- [GESTELLTE AUFGABE]:
Welche drei Dinge hat Gott laut dem Dokument außerhalb des Gnadenbundes in Christus nicht zugesagt?

- [DOKUMENT]:

X. Gott hat sich durch keine Verheißung die Pflicht auferlegt, den gottlosen Menschen auch nur einen Augenblick vor der Hölle zu bewahren. Außerhalb des Gnadenbundes in Christus, in welchem alle Verheißungen Ja und Amen sind, hat Er weder das ewige Leben noch die Erlösung oder die Bewahrung vor dem ewigen Tode zugesagt. Die Gottlosen haben aber kein Anrecht auf Seine Verheißungen, da sie ja nicht Kinder jenes Gnadenbundes sind, indem sie nicht an jene Verheißungen glauben und darum auch kein Interesse haben für den Mittler des Bundes.

Manche stellen sich vor und behaupten, daß die Verheißungen doch demjenigen Menschen gelten, der ernsthaft sucht und anklopft; es ist aber klar und offenbar, daß alle religiösen Bemühungen, alle Gebete des unbekehrten Menschen Gott nicht verpflichten, ihn nur einen Moment vor dem Verderben zu bewahren, bevor er an Christus glaubt.

- [ZEILEN DES DATENSATZES]:
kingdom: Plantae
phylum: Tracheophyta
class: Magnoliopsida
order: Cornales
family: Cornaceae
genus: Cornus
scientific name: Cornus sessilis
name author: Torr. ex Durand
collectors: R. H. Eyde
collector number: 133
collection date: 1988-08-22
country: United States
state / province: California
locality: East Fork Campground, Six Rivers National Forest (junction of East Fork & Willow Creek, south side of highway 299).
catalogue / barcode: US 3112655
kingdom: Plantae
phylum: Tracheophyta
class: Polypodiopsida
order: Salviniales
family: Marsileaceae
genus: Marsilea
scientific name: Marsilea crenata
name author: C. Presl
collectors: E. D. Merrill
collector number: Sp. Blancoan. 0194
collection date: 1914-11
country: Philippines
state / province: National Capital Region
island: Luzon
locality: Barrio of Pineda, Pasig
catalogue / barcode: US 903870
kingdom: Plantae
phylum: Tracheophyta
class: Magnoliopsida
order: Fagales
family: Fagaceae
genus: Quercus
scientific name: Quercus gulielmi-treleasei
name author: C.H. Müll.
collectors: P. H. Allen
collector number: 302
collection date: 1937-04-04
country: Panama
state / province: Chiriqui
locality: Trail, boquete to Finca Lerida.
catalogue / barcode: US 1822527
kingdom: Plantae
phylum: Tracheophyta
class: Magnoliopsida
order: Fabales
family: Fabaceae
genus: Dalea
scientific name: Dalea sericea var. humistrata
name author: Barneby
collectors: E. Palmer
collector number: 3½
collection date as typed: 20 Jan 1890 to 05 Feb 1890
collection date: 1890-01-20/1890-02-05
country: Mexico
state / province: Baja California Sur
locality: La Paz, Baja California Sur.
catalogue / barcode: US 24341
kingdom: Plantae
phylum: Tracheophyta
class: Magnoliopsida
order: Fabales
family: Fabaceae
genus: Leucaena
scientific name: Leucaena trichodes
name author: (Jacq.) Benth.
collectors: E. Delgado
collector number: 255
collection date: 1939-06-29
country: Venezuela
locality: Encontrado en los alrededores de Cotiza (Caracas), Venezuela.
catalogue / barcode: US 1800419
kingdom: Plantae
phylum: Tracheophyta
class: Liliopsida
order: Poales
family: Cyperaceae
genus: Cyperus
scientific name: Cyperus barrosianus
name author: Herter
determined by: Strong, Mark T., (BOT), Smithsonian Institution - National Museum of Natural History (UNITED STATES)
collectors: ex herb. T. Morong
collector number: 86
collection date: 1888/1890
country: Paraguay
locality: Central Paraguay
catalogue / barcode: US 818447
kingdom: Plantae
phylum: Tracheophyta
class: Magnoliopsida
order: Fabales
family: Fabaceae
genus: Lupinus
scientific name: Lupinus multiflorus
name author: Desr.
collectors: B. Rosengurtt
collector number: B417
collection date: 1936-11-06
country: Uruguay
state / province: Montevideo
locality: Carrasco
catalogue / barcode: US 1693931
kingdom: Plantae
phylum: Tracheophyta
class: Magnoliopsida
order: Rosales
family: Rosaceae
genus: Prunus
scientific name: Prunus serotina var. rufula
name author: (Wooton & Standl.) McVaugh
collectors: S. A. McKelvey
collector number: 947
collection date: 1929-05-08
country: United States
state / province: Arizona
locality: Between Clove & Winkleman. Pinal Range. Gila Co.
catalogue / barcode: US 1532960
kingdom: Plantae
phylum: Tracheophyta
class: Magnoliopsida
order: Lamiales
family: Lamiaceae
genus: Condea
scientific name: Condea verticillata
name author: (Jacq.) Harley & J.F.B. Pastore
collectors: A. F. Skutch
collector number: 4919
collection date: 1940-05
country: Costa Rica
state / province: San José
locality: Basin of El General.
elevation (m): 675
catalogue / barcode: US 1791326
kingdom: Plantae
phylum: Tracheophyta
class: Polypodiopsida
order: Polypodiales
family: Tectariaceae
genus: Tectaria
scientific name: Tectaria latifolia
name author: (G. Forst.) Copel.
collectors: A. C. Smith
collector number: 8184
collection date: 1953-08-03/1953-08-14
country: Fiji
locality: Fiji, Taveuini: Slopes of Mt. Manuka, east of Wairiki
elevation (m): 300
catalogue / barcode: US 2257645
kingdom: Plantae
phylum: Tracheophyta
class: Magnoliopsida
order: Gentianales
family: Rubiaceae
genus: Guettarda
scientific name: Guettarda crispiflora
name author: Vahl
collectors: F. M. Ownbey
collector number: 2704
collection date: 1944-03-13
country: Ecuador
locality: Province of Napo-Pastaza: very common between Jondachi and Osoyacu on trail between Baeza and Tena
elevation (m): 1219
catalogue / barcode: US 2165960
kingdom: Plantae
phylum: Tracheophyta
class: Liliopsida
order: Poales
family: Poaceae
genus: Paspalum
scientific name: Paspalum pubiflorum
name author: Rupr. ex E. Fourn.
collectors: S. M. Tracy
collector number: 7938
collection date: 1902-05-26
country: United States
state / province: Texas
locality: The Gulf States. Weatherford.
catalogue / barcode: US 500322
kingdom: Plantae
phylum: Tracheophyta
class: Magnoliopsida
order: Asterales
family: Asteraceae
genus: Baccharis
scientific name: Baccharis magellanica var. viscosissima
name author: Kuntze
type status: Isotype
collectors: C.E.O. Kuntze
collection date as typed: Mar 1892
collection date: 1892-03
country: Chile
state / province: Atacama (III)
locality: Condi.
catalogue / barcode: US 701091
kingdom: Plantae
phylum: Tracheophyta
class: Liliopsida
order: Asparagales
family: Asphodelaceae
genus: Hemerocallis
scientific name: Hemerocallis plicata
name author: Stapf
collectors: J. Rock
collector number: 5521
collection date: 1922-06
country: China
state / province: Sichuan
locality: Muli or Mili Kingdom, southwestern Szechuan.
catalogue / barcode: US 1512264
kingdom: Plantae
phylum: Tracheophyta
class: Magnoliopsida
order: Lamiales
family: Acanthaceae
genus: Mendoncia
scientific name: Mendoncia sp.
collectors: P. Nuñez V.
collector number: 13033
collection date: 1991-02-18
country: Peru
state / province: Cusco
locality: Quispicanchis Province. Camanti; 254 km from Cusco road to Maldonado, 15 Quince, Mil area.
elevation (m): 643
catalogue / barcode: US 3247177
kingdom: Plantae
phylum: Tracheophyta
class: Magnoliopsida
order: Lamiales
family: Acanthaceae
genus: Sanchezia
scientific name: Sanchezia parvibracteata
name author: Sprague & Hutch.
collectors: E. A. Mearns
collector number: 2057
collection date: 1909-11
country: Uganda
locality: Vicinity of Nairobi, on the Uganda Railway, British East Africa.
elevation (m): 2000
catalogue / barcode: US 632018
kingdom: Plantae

- [RICHTIGES ERGEBNIS]:
Das ewige Leben, die Erlösung und die Bewahrung vor dem ewigen Tode.